Extracted records
● ● ● ●

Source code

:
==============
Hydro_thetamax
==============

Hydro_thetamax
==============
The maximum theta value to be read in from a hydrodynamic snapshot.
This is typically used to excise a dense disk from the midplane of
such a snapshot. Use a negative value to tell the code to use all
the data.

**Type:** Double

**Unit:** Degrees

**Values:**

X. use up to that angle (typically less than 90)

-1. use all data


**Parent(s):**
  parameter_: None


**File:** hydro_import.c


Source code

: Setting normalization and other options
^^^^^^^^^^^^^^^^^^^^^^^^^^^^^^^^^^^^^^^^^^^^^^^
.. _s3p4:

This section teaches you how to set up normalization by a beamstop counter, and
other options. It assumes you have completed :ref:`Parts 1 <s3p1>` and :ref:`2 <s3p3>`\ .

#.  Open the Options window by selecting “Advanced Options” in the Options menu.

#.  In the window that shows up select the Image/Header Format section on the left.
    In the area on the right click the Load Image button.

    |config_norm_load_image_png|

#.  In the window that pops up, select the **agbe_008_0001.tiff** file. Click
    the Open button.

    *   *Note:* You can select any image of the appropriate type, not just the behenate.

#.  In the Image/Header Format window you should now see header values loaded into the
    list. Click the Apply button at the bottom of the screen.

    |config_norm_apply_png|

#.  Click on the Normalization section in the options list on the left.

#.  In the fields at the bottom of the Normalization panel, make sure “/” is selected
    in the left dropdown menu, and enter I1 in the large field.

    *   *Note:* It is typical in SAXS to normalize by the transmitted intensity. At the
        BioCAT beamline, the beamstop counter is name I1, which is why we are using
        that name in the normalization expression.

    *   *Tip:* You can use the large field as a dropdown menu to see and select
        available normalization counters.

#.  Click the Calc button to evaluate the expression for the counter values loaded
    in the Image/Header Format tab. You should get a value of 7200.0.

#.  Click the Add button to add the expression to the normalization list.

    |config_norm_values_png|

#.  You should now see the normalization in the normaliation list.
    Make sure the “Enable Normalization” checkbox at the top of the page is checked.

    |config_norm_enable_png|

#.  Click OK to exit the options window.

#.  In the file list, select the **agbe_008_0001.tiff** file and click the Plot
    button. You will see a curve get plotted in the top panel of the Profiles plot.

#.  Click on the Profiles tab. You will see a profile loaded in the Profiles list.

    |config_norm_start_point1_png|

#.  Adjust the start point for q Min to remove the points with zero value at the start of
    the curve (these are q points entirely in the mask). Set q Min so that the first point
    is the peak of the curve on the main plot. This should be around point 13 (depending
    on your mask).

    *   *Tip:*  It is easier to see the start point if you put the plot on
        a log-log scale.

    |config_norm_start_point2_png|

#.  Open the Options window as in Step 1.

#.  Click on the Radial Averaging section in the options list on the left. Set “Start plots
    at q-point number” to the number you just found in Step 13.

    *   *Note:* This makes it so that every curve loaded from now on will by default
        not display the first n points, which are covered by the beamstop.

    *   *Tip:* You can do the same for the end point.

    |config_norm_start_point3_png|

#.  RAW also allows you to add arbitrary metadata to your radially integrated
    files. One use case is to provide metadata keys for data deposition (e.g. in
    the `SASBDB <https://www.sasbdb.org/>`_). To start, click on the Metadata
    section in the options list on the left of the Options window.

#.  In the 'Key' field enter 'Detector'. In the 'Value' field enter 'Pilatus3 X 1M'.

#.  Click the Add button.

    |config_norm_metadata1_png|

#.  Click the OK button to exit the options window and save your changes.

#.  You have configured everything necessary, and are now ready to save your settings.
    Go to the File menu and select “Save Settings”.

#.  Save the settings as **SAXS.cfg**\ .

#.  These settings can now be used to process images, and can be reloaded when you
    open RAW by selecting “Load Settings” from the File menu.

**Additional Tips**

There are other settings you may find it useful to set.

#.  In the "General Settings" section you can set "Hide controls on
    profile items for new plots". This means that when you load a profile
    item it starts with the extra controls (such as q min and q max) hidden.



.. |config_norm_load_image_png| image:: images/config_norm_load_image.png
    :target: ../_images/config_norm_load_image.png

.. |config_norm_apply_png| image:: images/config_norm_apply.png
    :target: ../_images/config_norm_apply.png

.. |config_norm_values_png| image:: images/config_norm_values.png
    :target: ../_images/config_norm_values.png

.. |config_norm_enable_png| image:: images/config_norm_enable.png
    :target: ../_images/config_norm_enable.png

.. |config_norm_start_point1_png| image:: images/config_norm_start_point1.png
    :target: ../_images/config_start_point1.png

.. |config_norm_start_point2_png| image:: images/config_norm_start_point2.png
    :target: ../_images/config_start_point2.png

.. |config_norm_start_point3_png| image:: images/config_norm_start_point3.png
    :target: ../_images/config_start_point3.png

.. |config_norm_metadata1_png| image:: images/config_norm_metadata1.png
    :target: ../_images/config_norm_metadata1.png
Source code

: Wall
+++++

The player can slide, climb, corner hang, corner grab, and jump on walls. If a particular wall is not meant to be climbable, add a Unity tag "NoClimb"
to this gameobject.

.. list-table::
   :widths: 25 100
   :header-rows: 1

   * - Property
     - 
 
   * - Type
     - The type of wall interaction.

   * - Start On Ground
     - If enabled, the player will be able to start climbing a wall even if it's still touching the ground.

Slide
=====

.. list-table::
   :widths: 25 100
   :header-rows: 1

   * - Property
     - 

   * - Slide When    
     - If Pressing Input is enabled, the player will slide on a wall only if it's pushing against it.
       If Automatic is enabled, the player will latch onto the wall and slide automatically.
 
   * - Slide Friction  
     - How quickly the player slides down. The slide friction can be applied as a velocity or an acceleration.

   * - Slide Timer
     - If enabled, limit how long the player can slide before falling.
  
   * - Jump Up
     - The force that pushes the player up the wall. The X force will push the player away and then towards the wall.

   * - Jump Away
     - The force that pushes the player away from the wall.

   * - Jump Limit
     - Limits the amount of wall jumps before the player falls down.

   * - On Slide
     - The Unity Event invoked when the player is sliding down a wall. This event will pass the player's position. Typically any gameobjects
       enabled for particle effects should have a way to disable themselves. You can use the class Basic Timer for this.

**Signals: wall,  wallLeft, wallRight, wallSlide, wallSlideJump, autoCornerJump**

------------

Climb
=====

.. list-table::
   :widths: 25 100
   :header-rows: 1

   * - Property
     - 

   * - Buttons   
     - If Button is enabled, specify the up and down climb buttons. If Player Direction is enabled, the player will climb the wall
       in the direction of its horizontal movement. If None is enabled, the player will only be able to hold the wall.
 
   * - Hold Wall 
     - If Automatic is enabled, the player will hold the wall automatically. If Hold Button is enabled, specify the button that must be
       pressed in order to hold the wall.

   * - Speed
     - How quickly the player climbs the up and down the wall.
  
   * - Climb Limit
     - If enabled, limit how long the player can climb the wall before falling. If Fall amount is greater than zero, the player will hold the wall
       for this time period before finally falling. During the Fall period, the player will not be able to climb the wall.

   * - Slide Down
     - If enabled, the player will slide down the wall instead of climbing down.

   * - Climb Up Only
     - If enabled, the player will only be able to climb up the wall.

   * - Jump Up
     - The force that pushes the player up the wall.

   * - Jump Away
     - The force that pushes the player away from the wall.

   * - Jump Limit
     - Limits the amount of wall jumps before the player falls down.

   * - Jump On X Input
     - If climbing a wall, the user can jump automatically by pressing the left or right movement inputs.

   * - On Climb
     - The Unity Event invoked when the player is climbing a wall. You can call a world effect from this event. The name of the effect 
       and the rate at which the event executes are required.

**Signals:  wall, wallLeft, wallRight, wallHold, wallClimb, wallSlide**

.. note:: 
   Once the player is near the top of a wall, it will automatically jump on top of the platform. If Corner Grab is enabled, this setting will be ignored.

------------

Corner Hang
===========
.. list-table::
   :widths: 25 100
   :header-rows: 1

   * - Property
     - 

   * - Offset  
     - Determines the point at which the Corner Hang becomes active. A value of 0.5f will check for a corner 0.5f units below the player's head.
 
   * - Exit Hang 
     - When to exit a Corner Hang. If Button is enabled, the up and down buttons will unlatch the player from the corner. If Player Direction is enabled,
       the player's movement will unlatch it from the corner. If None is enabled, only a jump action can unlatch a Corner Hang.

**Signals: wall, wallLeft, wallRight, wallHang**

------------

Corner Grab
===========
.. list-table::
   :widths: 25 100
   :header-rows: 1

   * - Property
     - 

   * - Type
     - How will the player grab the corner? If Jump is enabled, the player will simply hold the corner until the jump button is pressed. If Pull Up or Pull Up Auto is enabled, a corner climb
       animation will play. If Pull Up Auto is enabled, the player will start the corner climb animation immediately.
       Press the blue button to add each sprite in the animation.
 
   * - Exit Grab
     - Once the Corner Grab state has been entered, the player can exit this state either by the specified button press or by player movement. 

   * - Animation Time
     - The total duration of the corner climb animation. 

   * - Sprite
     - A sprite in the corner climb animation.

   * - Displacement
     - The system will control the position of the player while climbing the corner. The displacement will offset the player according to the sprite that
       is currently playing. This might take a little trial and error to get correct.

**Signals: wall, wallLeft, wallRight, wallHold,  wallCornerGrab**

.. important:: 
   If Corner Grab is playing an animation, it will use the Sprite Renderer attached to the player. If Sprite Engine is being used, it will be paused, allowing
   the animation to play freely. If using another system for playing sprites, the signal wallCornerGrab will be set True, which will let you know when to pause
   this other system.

● ● ● ●

Exercise brief =
What this exercise asks for is every line of the data above with the word "expression".

Output below =
        that name in the normalization expression.
#.  Click the Calc button to evaluate the expression for the counter values loaded
#.  Click the Add button to add the expression to the normalization list.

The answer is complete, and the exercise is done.